A Soldier's Tragedy

He killed his wife, his daughters and himself. What one National Guardsman's murder-suicide reveals about the plight of weekend warriors

  • Jed Carlson / Superior Telegram

    Before he left for Iraq in 2006, Magdzas' local paper hailed him as a patriot

    It didn't look like a war zone on the ground floor of the small white house in Superior, Wis. At midday on Aug. 18, the Crock-Pot was set to warm, slowly cooking dinner. Freshly washed clothes were in the dryer. An iPhone kept buzzing to life on the living-room couch. But upstairs, the appearance of tranquillity ended at the master-bedroom door. Behind it, a barefoot Matthew Magdzas, adrift ever since his 2007 return from Iraq, had emptied his 9-mm semiautomatic pistol into the people he loved most.
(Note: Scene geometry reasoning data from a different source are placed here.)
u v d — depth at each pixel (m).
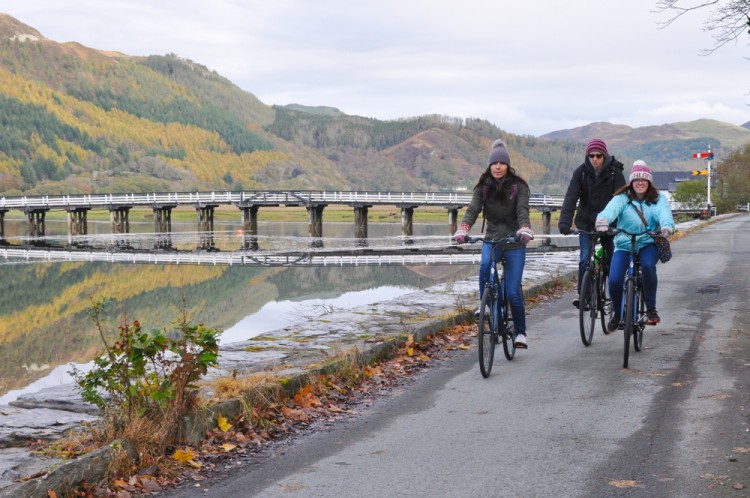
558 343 9.38
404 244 60.56
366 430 5.89
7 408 5.82
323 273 40.50
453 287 14.00
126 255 54.41
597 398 6.59
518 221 7.93
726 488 4.39
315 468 5.01
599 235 9.12
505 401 6.61
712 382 6.98
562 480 4.63
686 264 19.97
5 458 4.59
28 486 4.17
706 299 12.98
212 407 5.61
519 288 8.07
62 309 32.59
    The first shots killed his 26-year-old wife April and their 13-month-old daughter Lila, who was in her playpen. April's sunglasses remained perched atop her head, a pacifier stuffed into her back pocket. Lila, in pink socks, was wearing a T-shirt that read SPANK GRANDMA — SHE SPOILED ME. Magdzas, 23, next turned his gun on the family's three dogs, killing them all. Then he put the pistol to his right temple and fired his 14th, and last, shot.

    There was one other victim that rainy summer day: the Magdzases' second daughter, Annah, who was in her mother's womb and due to be delivered by cesarean section the next day. When police arrived and saw that April was pregnant, they summoned an ambulance but canceled the call once they realized the baby had died along with her mother, sister and father. She appeared in the police report as "unborn victim — deceased."

    Matt Magdzas' final acts may be the worst spasm of violence committed by a combat veteran since the U.S. launched two wars in the wake of Sept. 11, 2001. But in taking his own life, he joined an all-too-common group: Magdzas was one of 113 National Guard members who killed themselves in 2010. The Guard's skyrocketing suicide rate, up 82% from 2009 and 450% from 2004, now exceeds that of active-duty soldiers. This fact underscores the plight of Guardsmen, who — unlike their full-time Army buddies — lack the jobs, support and camaraderie found on military bases after they return home from war. Instead, Guard troops go in the span of a week or two from fighting in Iraq or Afghanistan to living among civilians who have no idea what they've just gone through. Many of the Guardsmen can't find work or adequate mental-health resources.

    It's not as though Magdzas simply slipped through the cracks. The demands on these soldiers are unique in American history. After a tour that won him several commendations, Magdzas returned home unemployed, suffering from nightmares and a worsening case of posttraumatic stress disorder (PTSD), and descended into alcohol and drug abuse. The Wisconsin Army National Guard and the Department of Veterans Affairs (VA) charted his decline. Things got so bad that the VA flagged Magdzas as a high suicide risk, loading him up with antidepressants and meeting with him regularly for counseling sessions, including one on the day he killed his family and himself.

    "None of us believed that anyone could ever suffer from PTSD bad enough to shoot your own 1-year-old baby," says Shawn Oles, April's older brother. He does not blame everything that happened on the war, but he believes it played a key role in his sister's death. "I don't think our government and our country is doing all they can to help these guys when they come home," adds Oles, who served in the Marines for four years in the mid-1990s. "It's not a light switch. You don't train how to kill people and then do a couple weeks' debriefing and everything's O.K." Magdzas' mother Marianne Bergren says her friendly and sensitive boy returned from war "very, very distant and very angry." Bergren says she didn't want to pry into the life of her newlywed son. But she saw a changed man. "I feel just horrible about everything," she says through tears.

    The National Guard and VA, citing privacy laws, won't discuss Magdzas' case. But TIME has been able to trace what happened to him through military and VA records, which were obtained from government sources. His is an important story because it highlights the holes in the safety net that is supposed to catch the thousands of troubled Guard members returning from combat each year. If someone like Magdzas can snap — even while under the VA's watchful eye — how many more part-time soldiers will fail to get the help they need?